The quest to become contemplative

By Fr. Roy Cimagala

THIS is what we should aspire for. This is what we are meant to be. Unless we become contemplative souls, there’s no way we can be with God who is everything to us. Without him, we can only be at best a joke, no matter how impressive our life and work can seem according to human and worldly standards.

We need to see to it that we should always feel the urge to pray, to engage with God, to be with him. If we do not feel that urge yet, let’s convince ourselves that we have something most important to work on. Thus, like the disciples of Christ, impressed by how Christ was to them, we should beg him to teach us how to pray. (cfr. Lk 11,1-4)

The Lord’s Prayer is the model prayer that we should learn by heart. We have to learn to discern the spirit behind its every expression and petition, since as the Compendium of the Catechism teaches us, this prayer is the “summary of the whole Gospel,” “the perfect prayer” that presents in the form of prayer the essential content of the Gospel. (579)

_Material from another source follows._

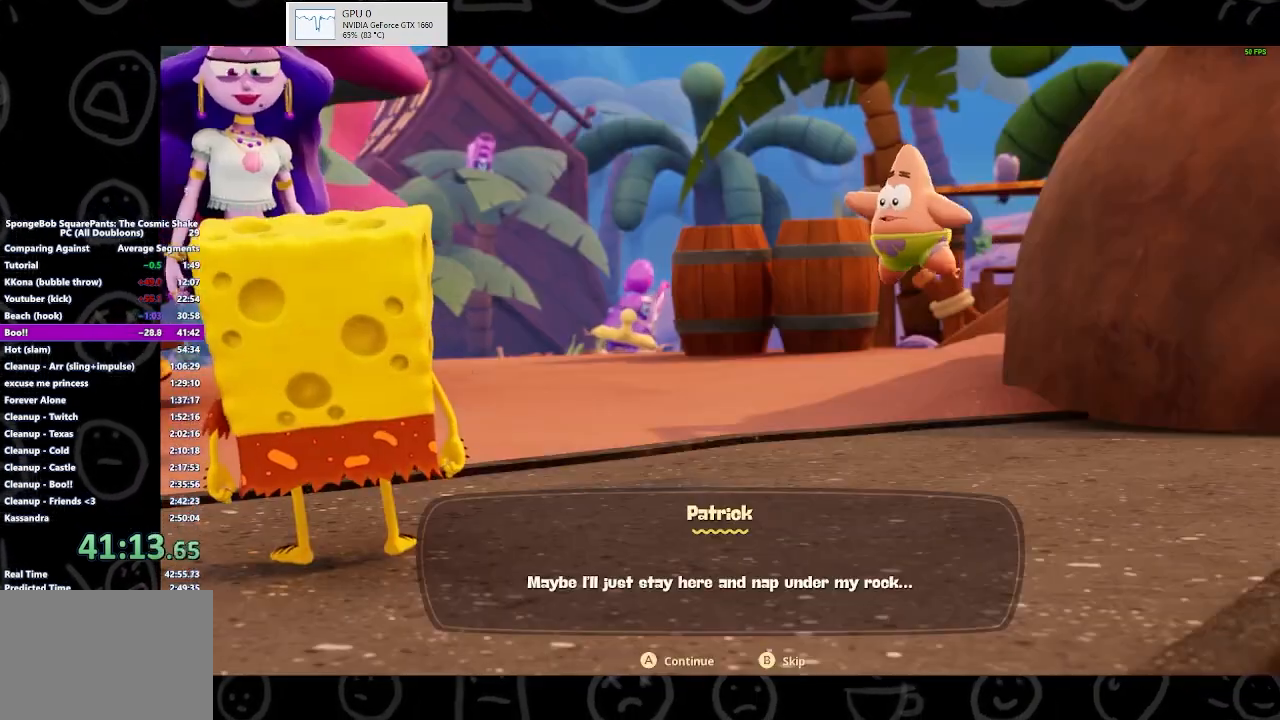
{"buttons": ["B"], "left_stick": "up", "right_stick": "center", "events": []}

In the Church, this prayer is considered as the prayer “par excellence” that is handed on in Baptism to signify the new birth of the children of God into the divine life. (cfr. Compendium 581)

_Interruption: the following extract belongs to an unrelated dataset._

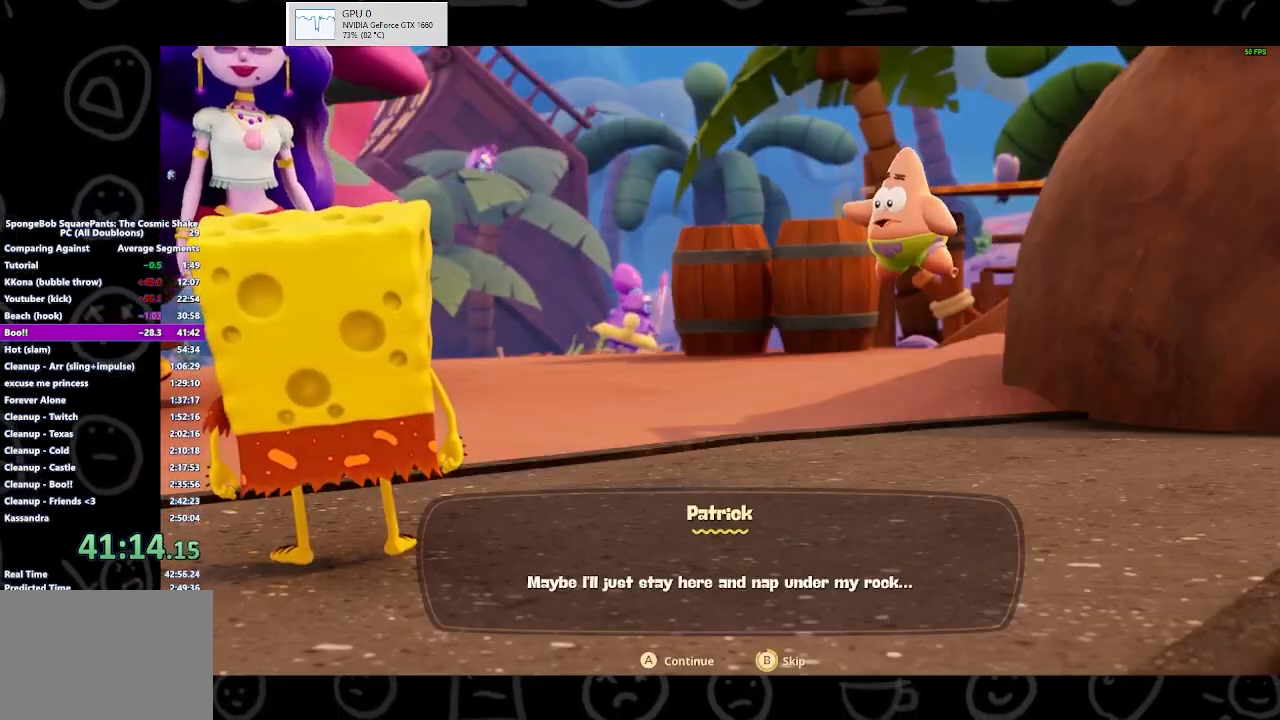
{"buttons": ["B"], "left_stick": "up", "right_stick": "center", "events": [[200, "B", "up"], [300, "B", "down"]]}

We have to understand that prayer is what keeps our love burning. That’s because it what keeps us always in contact with God who is the very essence of love. Prayer, therefore, should not be understood merely as some spiritual exercise that we have to learn to do at certain moments of the day only.

It has to be our very life itself. Everything in our life should be an act of prayer, including our sleeping. Our very consciousness, our breathing and heartbeat should be converted into prayer. This is what to be a contemplative spirit is.

We have to realize that contemplative life is a great need for us since it represents the full maturity of our consciousness. And as our radical connection with the very foundation of reality who is God, contemplative life is indispensable to us.

Obviously, we need some training for this. But it should be a training that would enable us precisely to convert everything into prayer. Even when we work, whether of the white-collar or blue-collar type of work, whether intellectual or manual, etc., we should be praying. That is to say, we should maintain our contact with God and channel what he has, his will and his ways, in all our daily affairs.

In that way we can reflect God’s love in all the situations, circumstances, predicaments, challenges in our life, etc. This love, of course, is concretely shown to us by Christ whose life and teaching we should truly learn and assimilate. Not only is Christ showing or teaching it to us. He is giving it to us by giving his own self, especially in the sacrament of the Holy Eucharist, if we also understand well the significance of the sacrament.

We need to discipline ourselves so as to make us always feel the need to echo the disciples’ request to Christ, “teach us to pray.” We have to be wary of our tendency to feel that with our human powers alone, we are already ok. We are not! Let’s not be deceived.